══ TEXTO FUENTE ══
Pero también podría ser un émulo del sucesor del Rey Sol, el rey Luis XV, que legó para la historia otra cita tenebrosa: "Après moi, le déluge"; es decir, después de él, el diluvio, la catástrofe, el fin... Y ciertamente debió ser una frase acertada, porque más allá de sus famosas amantes, como la marquesa de Pompadour o la condesa Du Barry, dejó una herencia calamitosa que acabaría con la cabeza de su sucesor, Luis XVI, en la guillotina. Pero, y nuevamente salvando las enormes diferencias de siglos y regímenes, Pedro Sánchez también utiliza esta idea de "o yo o el diluvio", tanto en la versión catalana, "o yo, o el caos independentista", como en la versión española, "o yo, o la derecha feroz". Es decir, fundamenta como principal virtud política la cultura del miedo.

Entre Luis XIV y Luis XV, quizás Pedro Sánchez no es ni uno, ni el otro, sino la fusión perfecta de los dos, al mismo tiempo encarnación del estado y salvador del pueblo, el estado es él y después de él, el diluvio. Sea como sea, émulo de uno u otro, lo que es seguro es que ha estudiado a Maquiavelo, cuando menos en su parte más cínica, porque en este juego de citas, hay otra del padre de la ciencia política que le queda como un guante: "A un príncipe nunca le faltan razones legítimas para romper sus promesas".

Es difícil recordar a un dirigente español que haya mentido tanto y con tanta desenvoltura como lo hace Pedro Sánchez

¡Cuántos más juegos de malabares tiene que hacer este hombre antes de que se le caigan todos los platos chinos! Con respecto a la frase de Maquiavelo, es difícil recordar a un dirigente español que haya mentido tanto y con tanta desenvoltura como lo hace Pedro Sánchez. Incumple las promesas, se desdice de afirmaciones hechas el día anterior, no tiene ninguna dificultad en cambiar de criterio y siempre jibariza a los aliados, con la esperanza de quedarse su territorio. De momento, para poner un ejemplo, queda claro que nos está tomando el pelo con el tema del catalán en Europa y, una vez pasadas las catalanas, ya ha bendecido la opa del BBVA al Sabadell. No es que sea un hombre de palabra líquida, es que sencillamente no tiene palabra.
═══
══ DATOS DEL EJERCICIO ══
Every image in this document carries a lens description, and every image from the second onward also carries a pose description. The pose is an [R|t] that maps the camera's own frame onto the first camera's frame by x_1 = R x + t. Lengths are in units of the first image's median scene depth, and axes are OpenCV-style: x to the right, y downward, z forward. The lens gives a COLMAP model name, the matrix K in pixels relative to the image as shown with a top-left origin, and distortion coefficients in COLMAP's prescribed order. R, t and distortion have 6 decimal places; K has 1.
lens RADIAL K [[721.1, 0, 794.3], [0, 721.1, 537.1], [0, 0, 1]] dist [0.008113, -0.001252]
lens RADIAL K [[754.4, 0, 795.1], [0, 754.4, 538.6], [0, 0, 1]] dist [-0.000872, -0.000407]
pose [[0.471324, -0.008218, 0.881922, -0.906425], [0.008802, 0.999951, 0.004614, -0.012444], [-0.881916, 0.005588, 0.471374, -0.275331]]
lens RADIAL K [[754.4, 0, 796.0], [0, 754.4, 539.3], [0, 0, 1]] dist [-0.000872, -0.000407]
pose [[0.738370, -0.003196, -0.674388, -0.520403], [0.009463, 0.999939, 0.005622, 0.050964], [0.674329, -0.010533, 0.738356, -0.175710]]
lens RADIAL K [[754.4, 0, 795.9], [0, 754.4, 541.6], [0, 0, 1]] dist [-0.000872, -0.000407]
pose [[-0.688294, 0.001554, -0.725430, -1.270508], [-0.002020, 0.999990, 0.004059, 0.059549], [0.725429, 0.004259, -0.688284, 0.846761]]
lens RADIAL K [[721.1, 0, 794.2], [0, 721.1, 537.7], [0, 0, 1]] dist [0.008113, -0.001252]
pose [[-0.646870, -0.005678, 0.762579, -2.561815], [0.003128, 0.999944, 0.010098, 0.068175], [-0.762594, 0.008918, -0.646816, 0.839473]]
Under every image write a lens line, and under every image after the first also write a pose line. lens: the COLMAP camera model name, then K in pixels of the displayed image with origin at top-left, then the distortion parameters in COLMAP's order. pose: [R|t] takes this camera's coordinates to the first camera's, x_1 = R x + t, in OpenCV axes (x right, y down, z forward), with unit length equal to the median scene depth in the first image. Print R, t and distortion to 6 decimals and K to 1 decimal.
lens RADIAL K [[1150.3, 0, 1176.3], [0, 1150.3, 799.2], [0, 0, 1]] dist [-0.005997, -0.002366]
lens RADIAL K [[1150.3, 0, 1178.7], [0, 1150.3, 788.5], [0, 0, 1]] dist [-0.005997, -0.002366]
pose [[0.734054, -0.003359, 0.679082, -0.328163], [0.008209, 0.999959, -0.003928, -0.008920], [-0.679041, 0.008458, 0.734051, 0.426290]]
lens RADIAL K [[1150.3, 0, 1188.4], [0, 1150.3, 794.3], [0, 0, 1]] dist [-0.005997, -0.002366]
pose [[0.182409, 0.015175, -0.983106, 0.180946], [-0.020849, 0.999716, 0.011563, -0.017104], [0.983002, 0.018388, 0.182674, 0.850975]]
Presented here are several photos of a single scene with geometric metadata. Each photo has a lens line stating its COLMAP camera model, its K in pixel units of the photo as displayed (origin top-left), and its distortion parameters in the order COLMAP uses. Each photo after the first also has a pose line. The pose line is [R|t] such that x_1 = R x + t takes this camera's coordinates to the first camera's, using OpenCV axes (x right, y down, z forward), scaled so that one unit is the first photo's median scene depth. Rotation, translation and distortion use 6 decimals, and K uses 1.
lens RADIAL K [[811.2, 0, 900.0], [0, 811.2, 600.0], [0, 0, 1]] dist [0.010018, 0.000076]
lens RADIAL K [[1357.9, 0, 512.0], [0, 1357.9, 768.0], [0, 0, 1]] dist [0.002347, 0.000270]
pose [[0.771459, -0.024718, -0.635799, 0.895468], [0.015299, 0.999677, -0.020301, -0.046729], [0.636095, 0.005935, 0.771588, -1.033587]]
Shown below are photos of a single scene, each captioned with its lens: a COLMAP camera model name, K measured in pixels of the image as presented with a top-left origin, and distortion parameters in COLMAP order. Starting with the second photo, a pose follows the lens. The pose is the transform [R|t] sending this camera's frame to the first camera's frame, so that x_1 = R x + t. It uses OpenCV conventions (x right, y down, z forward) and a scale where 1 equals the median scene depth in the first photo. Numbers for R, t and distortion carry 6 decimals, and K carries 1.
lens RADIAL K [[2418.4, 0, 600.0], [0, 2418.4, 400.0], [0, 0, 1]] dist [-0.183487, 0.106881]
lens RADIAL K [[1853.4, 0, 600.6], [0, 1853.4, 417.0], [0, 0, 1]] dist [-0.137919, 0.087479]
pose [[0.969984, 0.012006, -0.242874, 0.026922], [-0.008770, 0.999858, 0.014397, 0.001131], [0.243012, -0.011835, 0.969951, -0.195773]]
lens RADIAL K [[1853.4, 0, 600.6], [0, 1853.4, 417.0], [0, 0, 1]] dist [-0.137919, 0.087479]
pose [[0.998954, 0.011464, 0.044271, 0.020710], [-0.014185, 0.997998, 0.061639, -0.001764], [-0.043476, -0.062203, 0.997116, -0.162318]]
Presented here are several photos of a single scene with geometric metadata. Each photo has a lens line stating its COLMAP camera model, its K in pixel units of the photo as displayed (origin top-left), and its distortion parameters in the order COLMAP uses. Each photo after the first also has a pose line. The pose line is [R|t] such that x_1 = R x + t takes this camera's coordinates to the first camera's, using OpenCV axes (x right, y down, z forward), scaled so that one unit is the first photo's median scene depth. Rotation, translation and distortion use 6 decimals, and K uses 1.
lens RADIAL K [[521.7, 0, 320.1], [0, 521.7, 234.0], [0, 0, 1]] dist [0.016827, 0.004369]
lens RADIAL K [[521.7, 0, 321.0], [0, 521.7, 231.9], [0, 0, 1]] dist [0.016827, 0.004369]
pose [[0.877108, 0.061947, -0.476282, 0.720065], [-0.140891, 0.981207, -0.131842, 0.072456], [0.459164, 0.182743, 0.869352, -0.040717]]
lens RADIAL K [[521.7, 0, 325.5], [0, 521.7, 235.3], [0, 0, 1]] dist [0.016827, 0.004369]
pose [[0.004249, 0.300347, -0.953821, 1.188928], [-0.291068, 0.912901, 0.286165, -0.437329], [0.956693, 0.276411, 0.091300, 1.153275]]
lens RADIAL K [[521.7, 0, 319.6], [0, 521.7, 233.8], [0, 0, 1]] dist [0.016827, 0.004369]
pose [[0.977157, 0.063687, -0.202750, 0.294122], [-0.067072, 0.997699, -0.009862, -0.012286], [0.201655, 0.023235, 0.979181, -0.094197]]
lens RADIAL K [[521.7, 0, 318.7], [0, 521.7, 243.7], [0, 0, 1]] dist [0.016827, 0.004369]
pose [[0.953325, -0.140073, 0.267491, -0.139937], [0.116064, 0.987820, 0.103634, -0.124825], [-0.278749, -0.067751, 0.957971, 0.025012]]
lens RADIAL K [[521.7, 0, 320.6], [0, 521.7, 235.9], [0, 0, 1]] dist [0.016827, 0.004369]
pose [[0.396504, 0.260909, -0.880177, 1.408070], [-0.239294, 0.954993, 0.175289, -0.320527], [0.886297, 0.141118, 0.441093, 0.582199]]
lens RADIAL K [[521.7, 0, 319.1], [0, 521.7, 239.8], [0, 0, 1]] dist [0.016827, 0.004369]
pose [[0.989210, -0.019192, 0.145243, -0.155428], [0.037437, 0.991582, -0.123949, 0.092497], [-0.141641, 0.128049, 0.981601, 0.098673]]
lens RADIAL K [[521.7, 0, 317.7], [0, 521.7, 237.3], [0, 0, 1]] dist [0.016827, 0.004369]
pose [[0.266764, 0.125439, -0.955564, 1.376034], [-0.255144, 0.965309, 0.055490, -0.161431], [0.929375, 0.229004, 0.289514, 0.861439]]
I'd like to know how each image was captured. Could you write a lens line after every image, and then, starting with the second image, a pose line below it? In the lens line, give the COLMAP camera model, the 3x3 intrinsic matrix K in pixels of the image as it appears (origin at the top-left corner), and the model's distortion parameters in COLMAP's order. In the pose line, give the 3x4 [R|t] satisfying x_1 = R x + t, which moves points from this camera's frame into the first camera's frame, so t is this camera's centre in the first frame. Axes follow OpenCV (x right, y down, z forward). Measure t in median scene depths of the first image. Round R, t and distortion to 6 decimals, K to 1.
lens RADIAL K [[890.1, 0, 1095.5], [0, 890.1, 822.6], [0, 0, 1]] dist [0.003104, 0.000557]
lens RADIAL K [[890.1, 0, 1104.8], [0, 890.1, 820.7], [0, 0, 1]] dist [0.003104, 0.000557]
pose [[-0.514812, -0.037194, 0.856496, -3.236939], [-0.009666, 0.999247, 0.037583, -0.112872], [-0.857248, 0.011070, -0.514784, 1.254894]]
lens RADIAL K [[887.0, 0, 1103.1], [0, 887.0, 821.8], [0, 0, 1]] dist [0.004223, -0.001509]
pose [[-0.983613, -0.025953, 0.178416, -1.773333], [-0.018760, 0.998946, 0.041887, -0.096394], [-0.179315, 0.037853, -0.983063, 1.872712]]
═══
PROBLEMA A RESOLVER -> Devuelve íntegro y sin ninguna modificación el texto sobre Pedro Sánchez y las citas de Luis XV y de Maquiavelo.

RESULTADO ->
Pero también podría ser un émulo del sucesor del Rey Sol, el rey Luis XV, que legó para la historia otra cita tenebrosa: "Après moi, le déluge"; es decir, después de él, el diluvio, la catástrofe, el fin... Y ciertamente debió ser una frase acertada, porque más allá de sus famosas amantes, como la marquesa de Pompadour o la condesa Du Barry, dejó una herencia calamitosa que acabaría con la cabeza de su sucesor, Luis XVI, en la guillotina. Pero, y nuevamente salvando las enormes diferencias de siglos y regímenes, Pedro Sánchez también utiliza esta idea de "o yo o el diluvio", tanto en la versión catalana, "o yo, o el caos independentista", como en la versión española, "o yo, o la derecha feroz". Es decir, fundamenta como principal virtud política la cultura del miedo.

Entre Luis XIV y Luis XV, quizás Pedro Sánchez no es ni uno, ni el otro, sino la fusión perfecta de los dos, al mismo tiempo encarnación del estado y salvador del pueblo, el estado es él y después de él, el diluvio. Sea como sea, émulo de uno u otro, lo que es seguro es que ha estudiado a Maquiavelo, cuando menos en su parte más cínica, porque en este juego de citas, hay otra del padre de la ciencia política que le queda como un guante: "A un príncipe nunca le faltan razones legítimas para romper sus promesas".

Es difícil recordar a un dirigente español que haya mentido tanto y con tanta desenvoltura como lo hace Pedro Sánchez

¡Cuántos más juegos de malabares tiene que hacer este hombre antes de que se le caigan todos los platos chinos! Con respecto a la frase de Maquiavelo, es difícil recordar a un dirigente español que haya mentido tanto y con tanta desenvoltura como lo hace Pedro Sánchez. Incumple las promesas, se desdice de afirmaciones hechas el día anterior, no tiene ninguna dificultad en cambiar de criterio y siempre jibariza a los aliados, con la esperanza de quedarse su territorio. De momento, para poner un ejemplo, queda claro que nos está tomando el pelo con el tema del catalán en Europa y, una vez pasadas las catalanas, ya ha bendecido la opa del BBVA al Sabadell. No es que sea un hombre de palabra líquida, es que sencillamente no tiene palabra.